Theoretical Mechanics: Fall-2021
Practice Power Series (SOLUTION): Due Day 14

1. Power Series Practice S1 4094S
   1. Calculate the \(n=0, 1, 2, 3, 4\) coefficients of the power series for \(\cos{z}\) expanded around \(z=\pi\). Using these coefficients, find a power series approximation for this function.
      

      First, the form of the answer will be: \[ \cos z \approx c_0 + c_1 (z-\pi) + c_2 (z-\pi)^2 + c_3(z-\pi)^3 + c_4(z-\pi)^4\] or \[ \cos z = c_0 + c_1 (z-\pi) + c_2 (z-\pi)^2 + c_3(z-\pi)^3 + c_4(z-\pi)^4+\dots\]

      Because I'm asked for the fourth order expansion, I'll keep only terms up to the fourth power. I use the first form (with the \(\approx\) approximation sign and stopping at the fourth order term) when I want to emphasize that I have done an approximation. Ise the second form (with an \(=\) sign and \(\dots\) at the end) when I want to indicate that there are more terms that I am not writing in the exact power series.

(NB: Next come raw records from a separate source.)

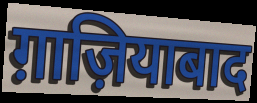
ग़ाज़ियाबाद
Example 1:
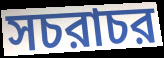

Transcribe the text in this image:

সচরাচর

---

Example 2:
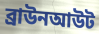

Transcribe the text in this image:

ব্রাউনআউট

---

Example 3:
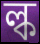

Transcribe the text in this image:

ল্ক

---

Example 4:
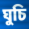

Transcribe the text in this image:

ঘুচি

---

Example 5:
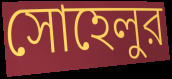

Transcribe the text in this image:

সোহেলুর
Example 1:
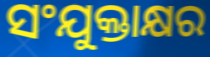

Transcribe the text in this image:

ସଂଯୁକ୍ତାକ୍ଷର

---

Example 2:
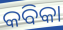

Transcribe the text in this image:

କବିକା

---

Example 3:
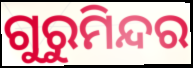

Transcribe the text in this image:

ଗୁରୁମିନ୍ଦର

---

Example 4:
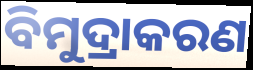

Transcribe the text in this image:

ବିମୁଦ୍ରାକରଣ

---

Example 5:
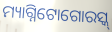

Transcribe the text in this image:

ମ୍ୟାଗ୍ନିଟୋଗୋରସ୍କ୍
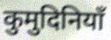
कुमुदिनियाँ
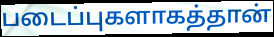
படைப்புகளாகத்தான்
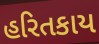
હરિતકાય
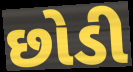
છોડી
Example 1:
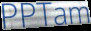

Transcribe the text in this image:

PPTam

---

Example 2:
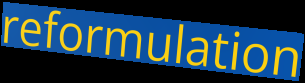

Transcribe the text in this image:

reformulation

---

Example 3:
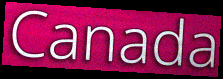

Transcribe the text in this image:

Canada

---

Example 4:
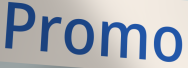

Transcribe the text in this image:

Promo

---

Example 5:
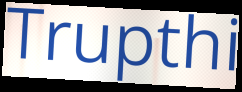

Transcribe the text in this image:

Trupthi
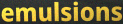
emulsions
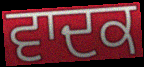
ਵਾਦਕ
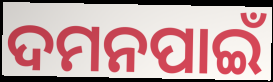
ଦମନପାଇଁ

      Now, to calculate the coefficients: \begin{eqnarray*} c_0 &=& \frac{1}{0!}f(z=z_0) = \cos\pi = -1 \\ c_1 &=& \frac{1}{1!}\left.\frac{df}{dz}\right|_{z=z_0} = -\sin \pi = 0 \\ c_2 &=& \frac{1}{2!}\left.\frac{d^2f}{dz^2}\right|_{z=z_0} = -\frac{1}{2}\cos \pi = \frac{1}{2} \\ c_3 &=& \frac{1}{3!}\left.\frac{d^3f}{dz^3}\right|_{z=z_0} = \frac{1}{6}\sin \pi = 0 \\ c_4 &=& \frac{1}{4!}\left.\frac{d^4f}{dz^4}\right|_{z=z_0} = \frac{1}{24}\cos \pi = -\frac{1}{24} \\ \end{eqnarray*} (Don't forget the \(1/n!\).)

      So, the approximation I end up with is:

      \[ \cos z \approx -1 + \frac{1}{2} (z-\pi)^2 +-\frac{1}{24}(z-\pi)^4\]

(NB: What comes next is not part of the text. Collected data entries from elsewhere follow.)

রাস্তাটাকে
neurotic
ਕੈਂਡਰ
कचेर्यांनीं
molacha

      This formula is the correct form of the power serie approximation. Do NOT multiply out and regroup the terms (do Not "FOIL") or you are undoing all the work you did to find the power series.

   2. Plot both the original function and your approximation.

      Here is the code in Mathematica and the graph it produces.

      

   3. For what values of \(z\) is your approximation “good”?

      When I plot this approximation against the cosine function, I see that the expansion approximates the cosine function reasonably well between about \(\pi/2\) and \(3\pi/2\). Inside this region, I can not even distinguish the graphs from each other. Beyond that region, the function and its approximation rapidly start to differ.